Pangl: Aufgrund der im Vorjahr geänderten Transfer-Bestimmungen können die Spieler, die in Bezug auf ihre eigenen Transfers nicht als Drittparteien zu betrachten sind, künftig legal mit festgeschriebenen Beträgen an der Transfersumme beteiligt werden. Das könnte dann als ein Teil des Gehalts gesehen werden, der dem Spieler bei einem Wechsel auszubezahlen ist. Dadurch können kleinere Klubs ihre Talente länger an den Verein binden und beide Parteien sportlich wie finanziell profitieren. Experten erwarten, dass diese Möglichkeit ebenfalls ein gewisses Umdenken am Transfermarkt bewirken wird.

LAOLA1: Mit welchen Projekten willst du 2021 durchstarten?
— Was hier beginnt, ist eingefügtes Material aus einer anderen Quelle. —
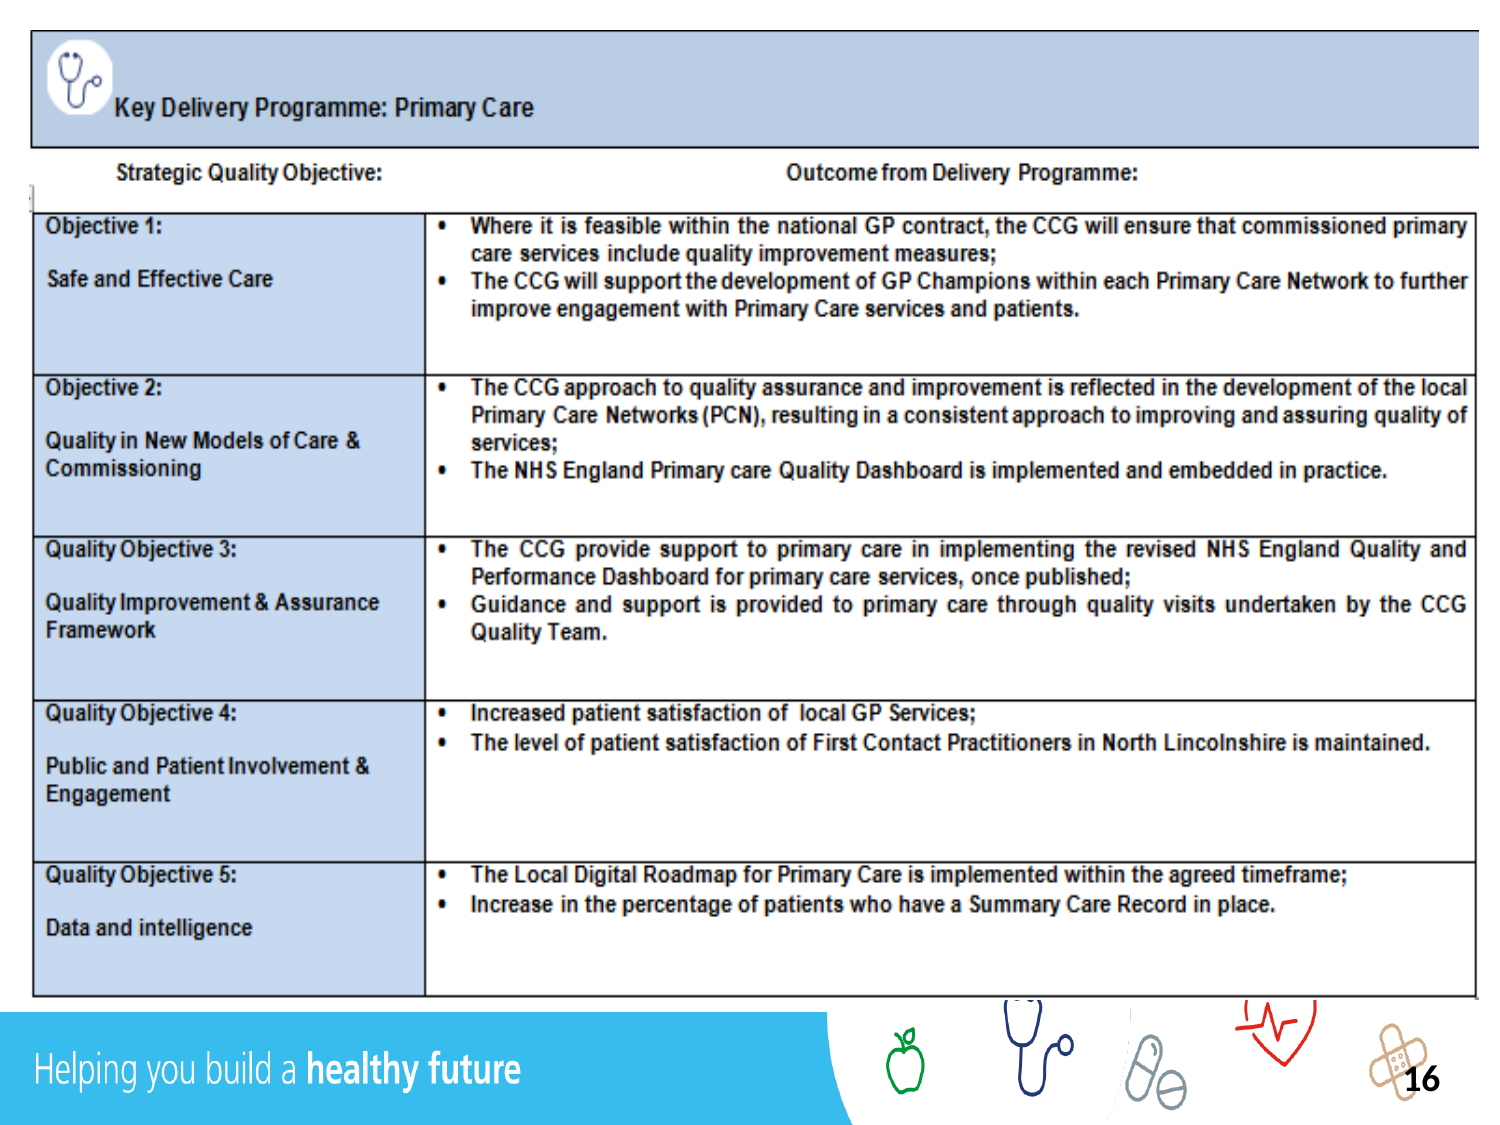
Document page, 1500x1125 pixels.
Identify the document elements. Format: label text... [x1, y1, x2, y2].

picture [29, 30, 1479, 1000]
text_box 16 [1387, 1046, 1471, 1107]
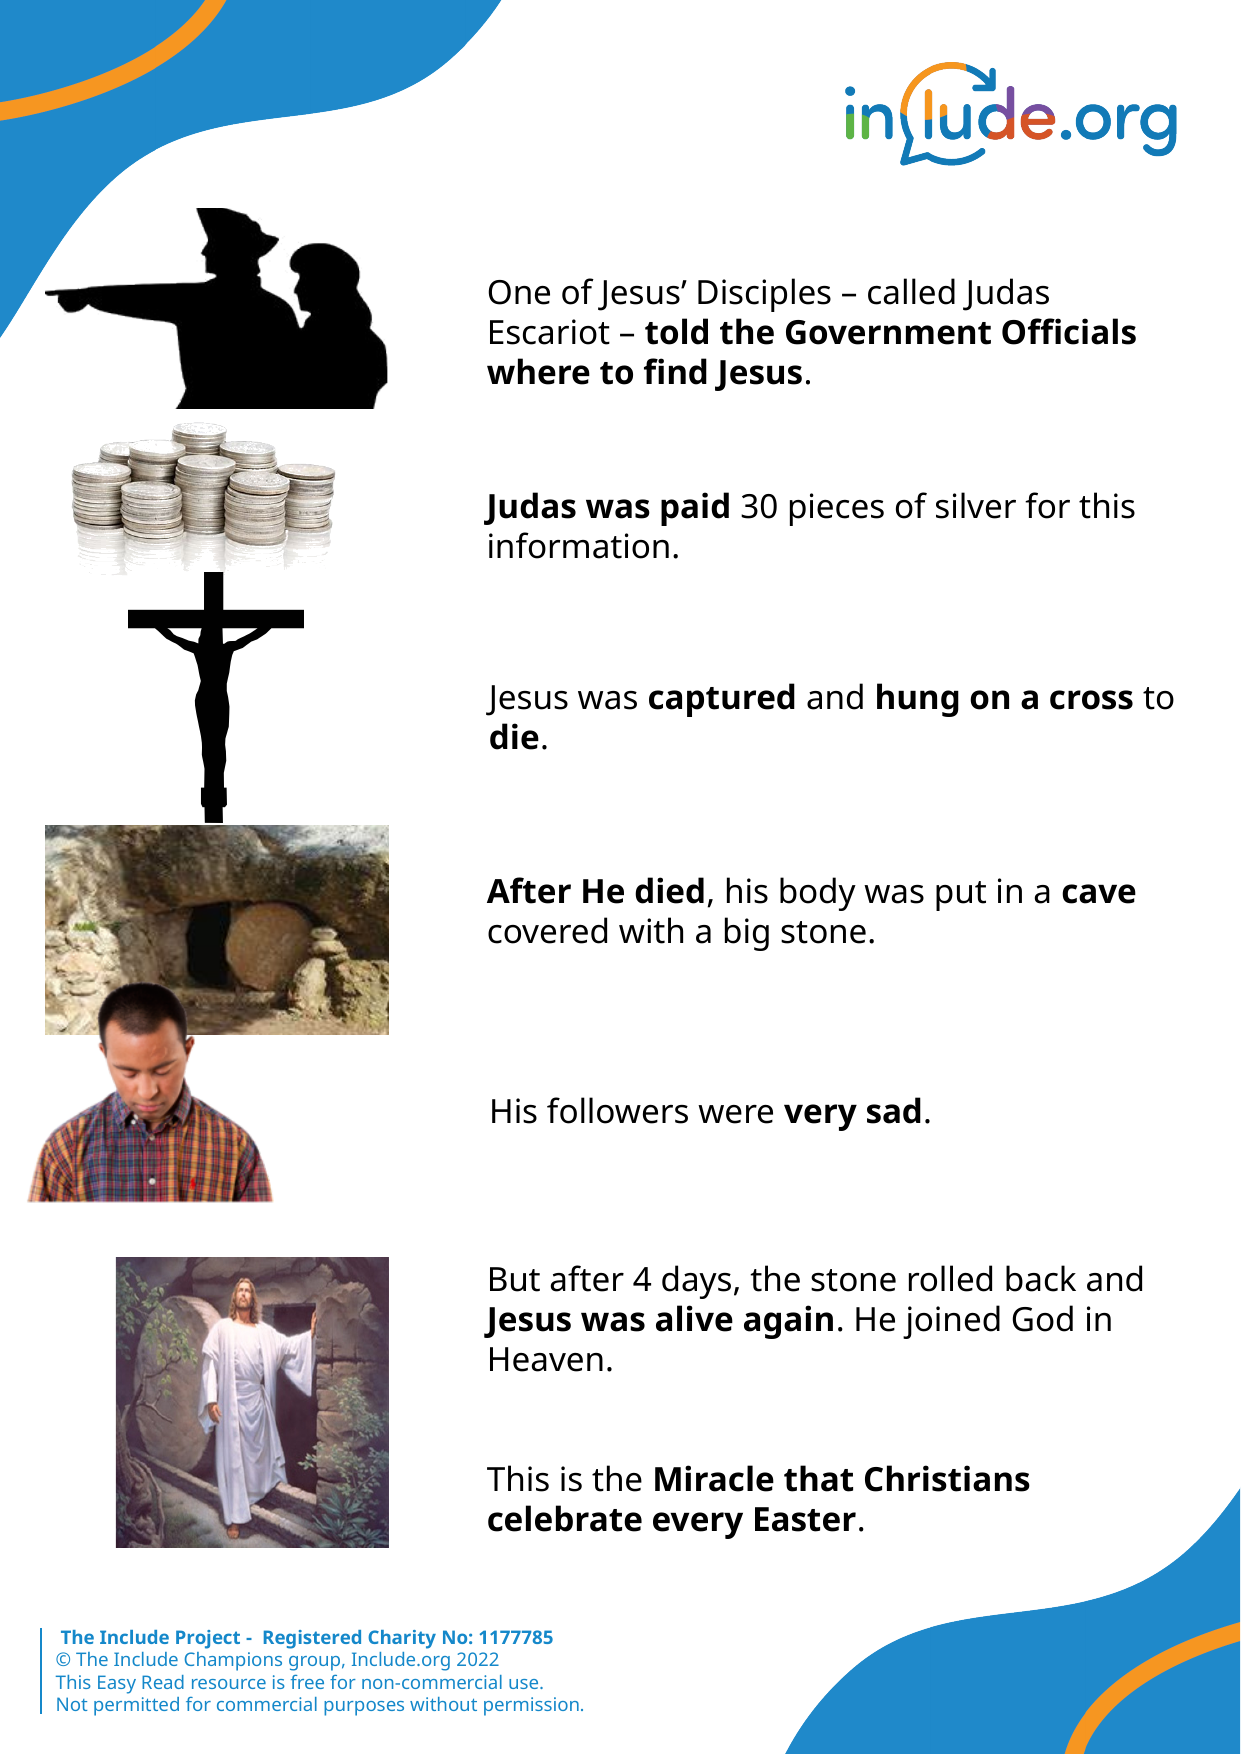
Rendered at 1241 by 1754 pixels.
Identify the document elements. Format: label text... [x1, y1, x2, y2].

text_box This is the Miracle that Christians celebrate every Easter. [486, 1418, 1163, 1619]
text_box Jesus was captured and hung on a cross to die. [489, 636, 1201, 837]
text_box His followers were very sad. [489, 1030, 1165, 1231]
text_box After He died, his body was put in a cave covered with a big stone. [486, 830, 1163, 1031]
picture [0, 0, 1241, 1754]
text_box But after 4 days, the stone rolled back and Jesus was alive again. He joined God in Heaven. [486, 1237, 1163, 1418]
text_box Judas was paid 30 pieces of silver for this information. [486, 445, 1198, 646]
text_box The Include Project - Registered Charity No: 1177785 © The Include Champions group, Include.org 2022 This Easy Read resource is free for non-commercial use. Not permitted for commercial purposes without permission. [40, 1618, 738, 1724]
text_box One of Jesus’ Disciples – called Judas Escariot – told the Government Officials where to find Jesus. [486, 251, 1163, 452]
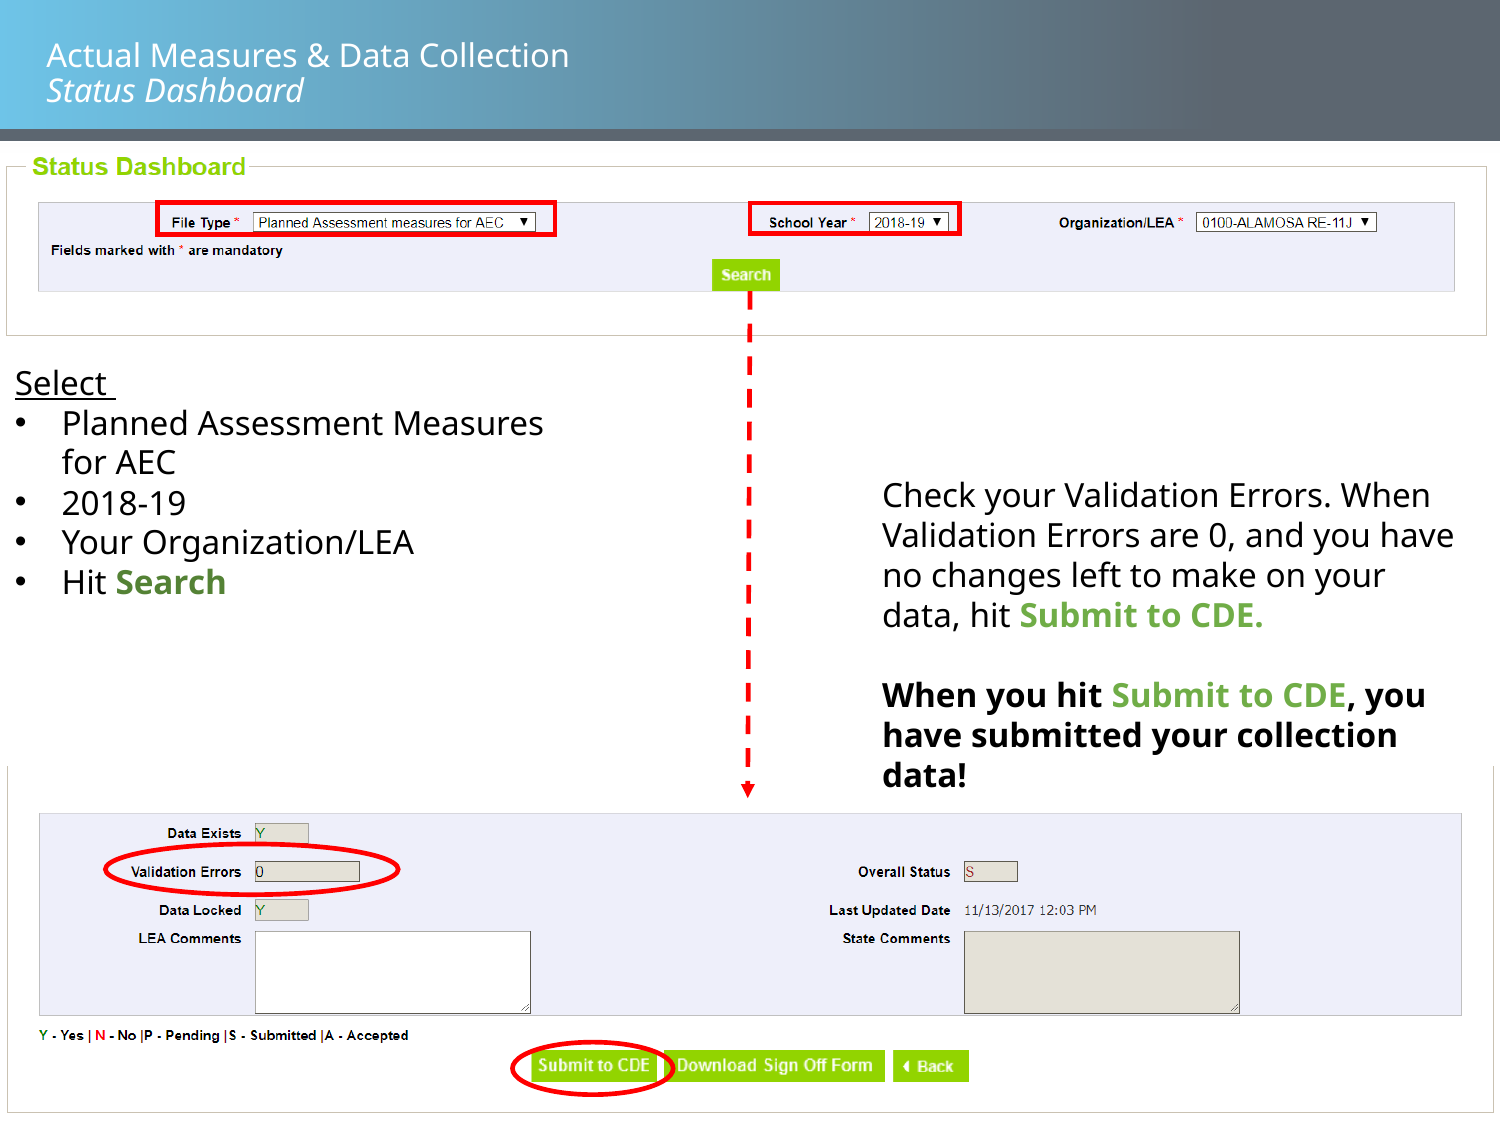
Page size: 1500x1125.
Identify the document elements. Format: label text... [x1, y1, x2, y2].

picture [0, 765, 1500, 1125]
text_box Check your Validation Errors. When Validation Errors are 0, and you have no changes left to make on your data, hit Submit to CDE. When you hit Submit to CDE, you have submitted your collection data! [867, 466, 1474, 765]
title Actual Measures & Data Collection Status Dashboard [31, 31, 1326, 117]
text_box Select Planned Assessment Measures for AEC 2018-19 Your Organization/LEA Hit Search [0, 355, 572, 609]
picture [0, 143, 1500, 355]
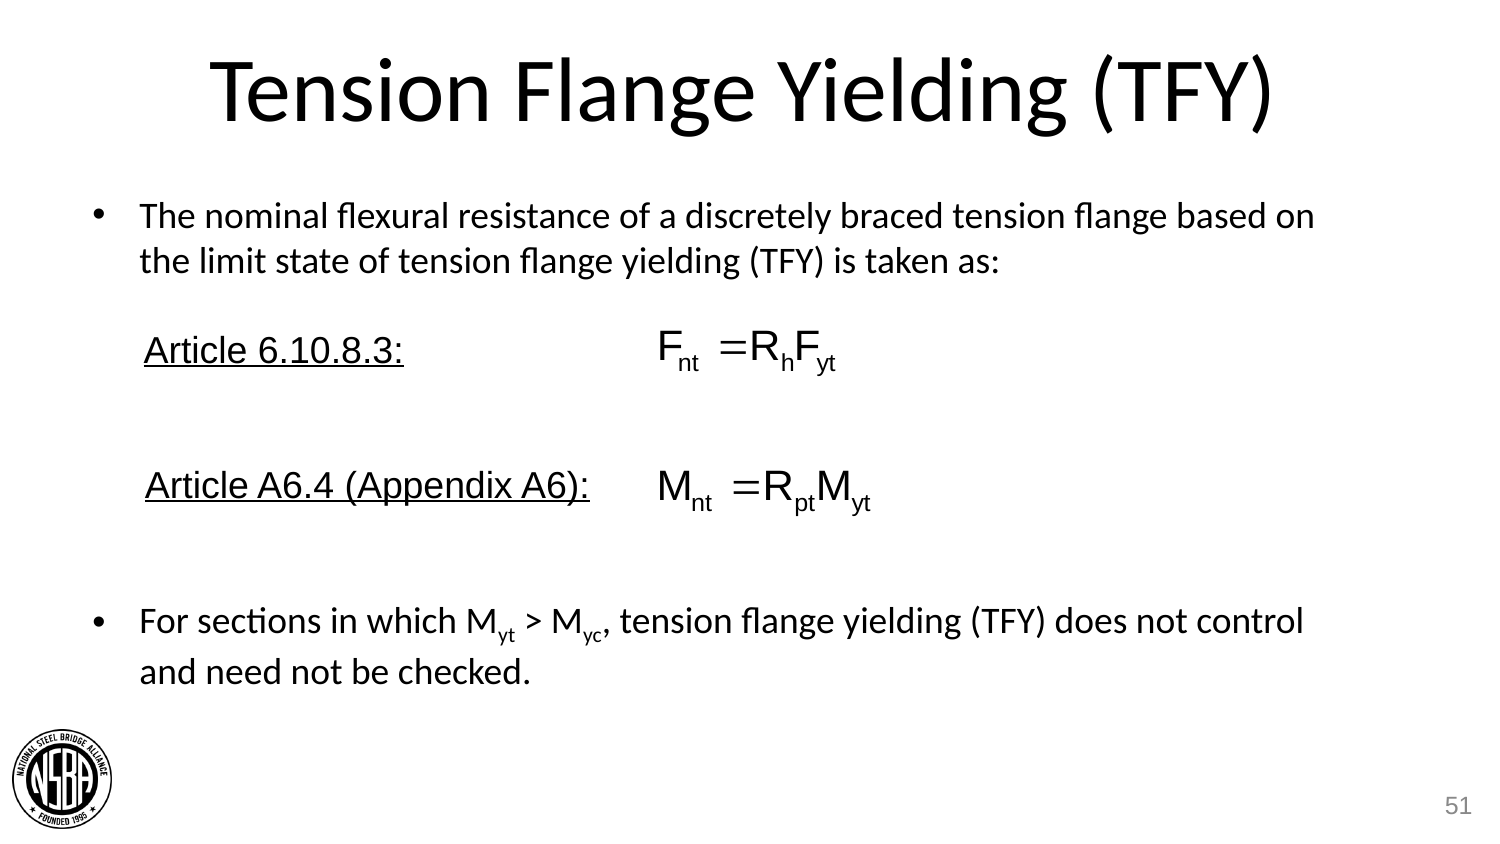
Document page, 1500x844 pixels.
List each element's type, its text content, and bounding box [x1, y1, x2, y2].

slide_number 51 [1137, 782, 1488, 828]
list [37, 146, 1463, 844]
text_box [649, 312, 851, 393]
text_box The nominal flexural resistance of a discretely braced tension flange based on the limit state of tension flange yielding (TFY) is taken as: Article 6.10.8.3: Article A6.4 (Appendix A6): For sections in which Myt > Myc, tension flange yielding (TFY) does not control and need not be checked. [77, 138, 1378, 700]
picture [12, 729, 37, 829]
title Tension Flange Yielding (TFY) [0, 22, 1500, 163]
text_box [648, 452, 883, 533]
Pangl: Ich habe vorerst einmal die Pangl Football Group aktiviert. Das ist eine kleine Agentur, die aufgrund meiner Erfahrung und meines Netzwerks zum Ziel hat, kluge smarte Köpfe und Projekte zu verbinden. Das klappt sehr gut. Eine größere Säule der Aktivitäten ist mit einem Partner gemeinsam im Finanzbereich Projekte auf Schiene zu bringen, dazu kommen Spielertransfers – auch mit Partnern – vorwiegend aus Brasilien, wo wir mit Markus Schruf, dem ehemaligen sportlicher Leiter der Red Bull Akademie in Sao Paulo, zusammenarbeiten. Dazu beschäftige ich mich mit dem Thema der künstlichen Intelligenz in Richtung Digitalisierung im internationalen Fußball und arbeite dabei mit der Agentur SHP (Anm.: Samuel Haas und Partner), ein Family Office für Spitzensportler, in Zürich zusammen. Ich bin also jetzt in den ruhigeren Zeiten bei mehreren Projekten acht bis zehn Stunden pro Tag eingesetzt. Es macht mir riesig Spaß und ich werde sehen, wie sich das alles nach der Krise positionieren lässt.